The unfinished symphony
The body of Newberger's book addresses various phases in a boy's life. Parents will find many topics of interest, such as male connection and emotion, discipline and punishment, teasing and bullying, and enabling. The subjects are discussed well, and the studies and statistics support the text. Some of his more interesting findings include: boys are punished more severely than girls; ritalin is over-prescribed to boys and does not solve underlying problems; athletics can corrode development.
The author expressed surprise that more people had not taken issue with his stand on sports. He condemned the violations that star athletes are allowed to make by our schools and colleges. He proposed that athletes in violation of moral codes should not be allowed to participate in sports.

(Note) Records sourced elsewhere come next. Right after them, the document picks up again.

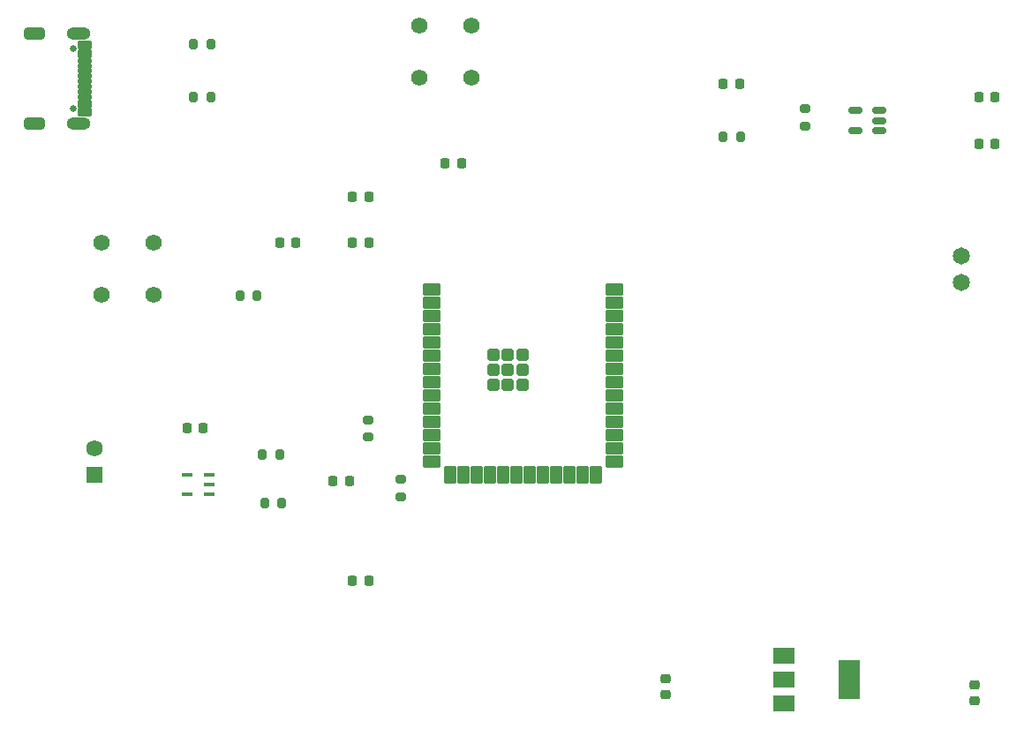
<source format=gts>
%TF.GenerationSoftware,KiCad,Pcbnew,7.0.9*%
%TF.CreationDate,2024-04-11T22:47:46-07:00*%
%TF.ProjectId,Microphone_Final,4d696372-6f70-4686-9f6e-655f46696e61,rev?*%
%TF.SameCoordinates,Original*%
%TF.FileFunction,Soldermask,Top*%
%TF.FilePolarity,Negative*%
%FSLAX46Y46*%
G04 Gerber Fmt 4.6, Leading zero omitted, Abs format (unit mm)*
G04 Created by KiCad (PCBNEW 7.0.9) date 2024-04-11 22:47:46*
%MOMM*%
%LPD*%
G01*
G04 APERTURE LIST*
G04 Aperture macros list*
%AMRoundRect*
0 Rectangle with rounded corners*
0 $1 Rounding radius*
0 $2 $3 $4 $5 $6 $7 $8 $9 X,Y pos of 4 corners*
0 Add a 4 corners polygon primitive as box body*
4,1,4,$2,$3,$4,$5,$6,$7,$8,$9,$2,$3,0*
0 Add four circle primitives for the rounded corners*
1,1,$1+$1,$2,$3*
1,1,$1+$1,$4,$5*
1,1,$1+$1,$6,$7*
1,1,$1+$1,$8,$9*
0 Add four rect primitives between the rounded corners*
20,1,$1+$1,$2,$3,$4,$5,0*
20,1,$1+$1,$4,$5,$6,$7,0*
20,1,$1+$1,$6,$7,$8,$9,0*
20,1,$1+$1,$8,$9,$2,$3,0*%
G04 Aperture macros list end*
%ADD10RoundRect,0.102000X-0.689000X-0.689000X0.689000X-0.689000X0.689000X0.689000X-0.689000X0.689000X0*%
%ADD11C,1.582000*%
%ADD12RoundRect,0.225000X0.225000X0.250000X-0.225000X0.250000X-0.225000X-0.250000X0.225000X-0.250000X0*%
%ADD13RoundRect,0.225000X-0.225000X-0.250000X0.225000X-0.250000X0.225000X0.250000X-0.225000X0.250000X0*%
%ADD14RoundRect,0.200000X0.200000X0.275000X-0.200000X0.275000X-0.200000X-0.275000X0.200000X-0.275000X0*%
%ADD15RoundRect,0.218750X-0.218750X-0.256250X0.218750X-0.256250X0.218750X0.256250X-0.218750X0.256250X0*%
%ADD16C,1.574800*%
%ADD17C,1.651000*%
%ADD18RoundRect,0.200000X0.275000X-0.200000X0.275000X0.200000X-0.275000X0.200000X-0.275000X-0.200000X0*%
%ADD19R,2.000000X1.500000*%
%ADD20R,2.000000X3.800000*%
%ADD21RoundRect,0.225000X0.250000X-0.225000X0.250000X0.225000X-0.250000X0.225000X-0.250000X-0.225000X0*%
%ADD22C,0.650000*%
%ADD23RoundRect,0.102000X-0.575000X0.300000X-0.575000X-0.300000X0.575000X-0.300000X0.575000X0.300000X0*%
%ADD24RoundRect,0.102000X-0.575000X0.150000X-0.575000X-0.150000X0.575000X-0.150000X0.575000X0.150000X0*%
%ADD25O,2.304000X1.204000*%
%ADD26RoundRect,0.352000X-0.650000X0.250000X-0.650000X-0.250000X0.650000X-0.250000X0.650000X0.250000X0*%
%ADD27RoundRect,0.200000X-0.200000X-0.275000X0.200000X-0.275000X0.200000X0.275000X-0.200000X0.275000X0*%
%ADD28RoundRect,0.150000X0.512500X0.150000X-0.512500X0.150000X-0.512500X-0.150000X0.512500X-0.150000X0*%
%ADD29RoundRect,0.102000X-0.750000X-0.450000X0.750000X-0.450000X0.750000X0.450000X-0.750000X0.450000X0*%
%ADD30RoundRect,0.102000X-0.450000X-0.750000X0.450000X-0.750000X0.450000X0.750000X-0.450000X0.750000X0*%
%ADD31RoundRect,0.102000X-0.450000X-0.450000X0.450000X-0.450000X0.450000X0.450000X-0.450000X0.450000X0*%
%ADD32R,1.016000X0.457200*%
G04 APERTURE END LIST*
D10*
%TO.C,MK1*%
X74295000Y-95250000D03*
D11*
X74295000Y-92710000D03*
%TD*%
D12*
%TO.C,C8*%
X100610000Y-73025000D03*
X99060000Y-73025000D03*
%TD*%
D13*
%TO.C,C6*%
X159105000Y-63500000D03*
X160655000Y-63500000D03*
%TD*%
D14*
%TO.C,R2*%
X85470000Y-59055000D03*
X83820000Y-59055000D03*
%TD*%
D15*
%TO.C,D2*%
X99060000Y-105410000D03*
X100635000Y-105410000D03*
%TD*%
D16*
%TO.C,SW2*%
X110490000Y-57150000D03*
X105490000Y-57150000D03*
X105490000Y-52150010D03*
X110490000Y-52150010D03*
%TD*%
D12*
%TO.C,C3*%
X93625000Y-73025000D03*
X92075000Y-73025000D03*
%TD*%
D17*
%TO.C,J2*%
X157480000Y-76835000D03*
X157480000Y-74295000D03*
%TD*%
D18*
%TO.C,R9*%
X100520000Y-91630000D03*
X100520000Y-89980000D03*
%TD*%
D19*
%TO.C,U1*%
X140385000Y-112635000D03*
X140385000Y-114935000D03*
D20*
X146685000Y-114935000D03*
D19*
X140385000Y-117235000D03*
%TD*%
D21*
%TO.C,C2*%
X158750000Y-116980000D03*
X158750000Y-115430000D03*
%TD*%
D14*
%TO.C,R6*%
X92075000Y-93345000D03*
X90425000Y-93345000D03*
%TD*%
D13*
%TO.C,C5*%
X159105000Y-59055000D03*
X160655000Y-59055000D03*
%TD*%
D18*
%TO.C,R4*%
X142430000Y-61785000D03*
X142430000Y-60135000D03*
%TD*%
D15*
%TO.C,D1*%
X134620000Y-57785000D03*
X136195000Y-57785000D03*
%TD*%
D16*
%TO.C,SW1*%
X75010000Y-73025000D03*
X80010000Y-73025000D03*
X80010000Y-78024990D03*
X75010000Y-78024990D03*
%TD*%
D12*
%TO.C,C9*%
X109500000Y-65405000D03*
X107950000Y-65405000D03*
%TD*%
D22*
%TO.C,J1*%
X72260000Y-54385000D03*
X72260000Y-60165000D03*
D23*
X73335000Y-54075000D03*
X73335000Y-54875000D03*
D24*
X73335000Y-56025000D03*
X73335000Y-57025000D03*
X73335000Y-57525000D03*
X73335000Y-58525000D03*
D23*
X73335000Y-60475000D03*
X73335000Y-59675000D03*
D24*
X73335000Y-59025000D03*
X73335000Y-58025000D03*
X73335000Y-56525000D03*
X73335000Y-55525000D03*
D25*
X72760000Y-52955000D03*
X72760000Y-61595000D03*
D26*
X68580000Y-52955000D03*
X68580000Y-61595000D03*
%TD*%
D12*
%TO.C,C7*%
X100610000Y-68580000D03*
X99060000Y-68580000D03*
%TD*%
D27*
%TO.C,R1*%
X83820000Y-53975000D03*
X85470000Y-53975000D03*
%TD*%
D15*
%TO.C,D3*%
X97155000Y-95885000D03*
X98730000Y-95885000D03*
%TD*%
D13*
%TO.C,C4*%
X83185000Y-90805000D03*
X84735000Y-90805000D03*
%TD*%
D28*
%TO.C,U2*%
X149595000Y-62225000D03*
X149595000Y-61275000D03*
X149595000Y-60325000D03*
X147320000Y-60325000D03*
X147320000Y-62225000D03*
%TD*%
D29*
%TO.C,U4*%
X106680000Y-77470000D03*
X106680000Y-78740000D03*
X106680000Y-80010000D03*
X106680000Y-81280000D03*
X106680000Y-82550000D03*
X106680000Y-83820000D03*
X106680000Y-85090000D03*
X106680000Y-86360000D03*
X106680000Y-87630000D03*
X106680000Y-88900000D03*
X106680000Y-90170000D03*
X106680000Y-91440000D03*
X106680000Y-92710000D03*
X106680000Y-93980000D03*
D30*
X108445000Y-95230000D03*
X109715000Y-95230000D03*
X110985000Y-95230000D03*
X112255000Y-95230000D03*
X113525000Y-95230000D03*
X114795000Y-95230000D03*
X116065000Y-95230000D03*
X117335000Y-95230000D03*
X118605000Y-95230000D03*
X119875000Y-95230000D03*
X121145000Y-95230000D03*
X122415000Y-95230000D03*
D29*
X124180000Y-93980000D03*
X124180000Y-92710000D03*
X124180000Y-91440000D03*
X124180000Y-90170000D03*
X124180000Y-88900000D03*
X124180000Y-87630000D03*
X124180000Y-86360000D03*
X124180000Y-85090000D03*
X124180000Y-83820000D03*
X124180000Y-82550000D03*
X124180000Y-81280000D03*
X124180000Y-80010000D03*
X124180000Y-78740000D03*
X124180000Y-77470000D03*
D31*
X112530000Y-83790000D03*
X113930000Y-83790000D03*
X115330000Y-83790000D03*
X112530000Y-85190000D03*
X113930000Y-85190000D03*
X115330000Y-85190000D03*
X112530000Y-86590000D03*
X113930000Y-86590000D03*
X115330000Y-86590000D03*
%TD*%
D32*
%TO.C,U3*%
X85267800Y-97150002D03*
X85267800Y-96200001D03*
X85267800Y-95250000D03*
X83185000Y-95250000D03*
X83185000Y-97150002D03*
%TD*%
D27*
%TO.C,R3*%
X134620000Y-62865000D03*
X136270000Y-62865000D03*
%TD*%
D21*
%TO.C,C1*%
X129045000Y-116345000D03*
X129045000Y-114795000D03*
%TD*%
D27*
%TO.C,R5*%
X90615000Y-97980000D03*
X92265000Y-97980000D03*
%TD*%
%TO.C,R7*%
X88265000Y-78105000D03*
X89915000Y-78105000D03*
%TD*%
D18*
%TO.C,R8*%
X103695000Y-97345000D03*
X103695000Y-95695000D03*
%TD*%
M02*

</source>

Some community members appear to support his view on athletics. Parents of athletes at the Concord-Carlisle High School had complained in the past about the school's athletic policy: students who were planning to be away during a school vacation were discouraged from trying out for a team. New superintendent Edward Mavragis recently overturned that policy. As a result, some members of the high school coaching staff have resigned.
Several Carlisle residents were on hand to listen to the talk and enjoy the music. Colleen Walsh, mother of Conor, age 7, and Ryan, age 4, was particularly concerned about the topic of violence. "I'm concerned with all the violent media available," said Walsh, citing video games, TV programs, and the Internet. She said that she can control these influences at home, but realizes that she cannot shield her boys for their whole lives. She appreciated Newberger's notion that "certain kids are more vulnerable to violence." She felt empowered by the understanding that boys have to make choices, and parents can affect those decisions by teaching them sound values.
In the end, though, parents have to be able to forgive their sons if they make mistakes. According to Newberger, it is always better to guide a boy rationally towards making a better decision instead of reacting with corporal punishment.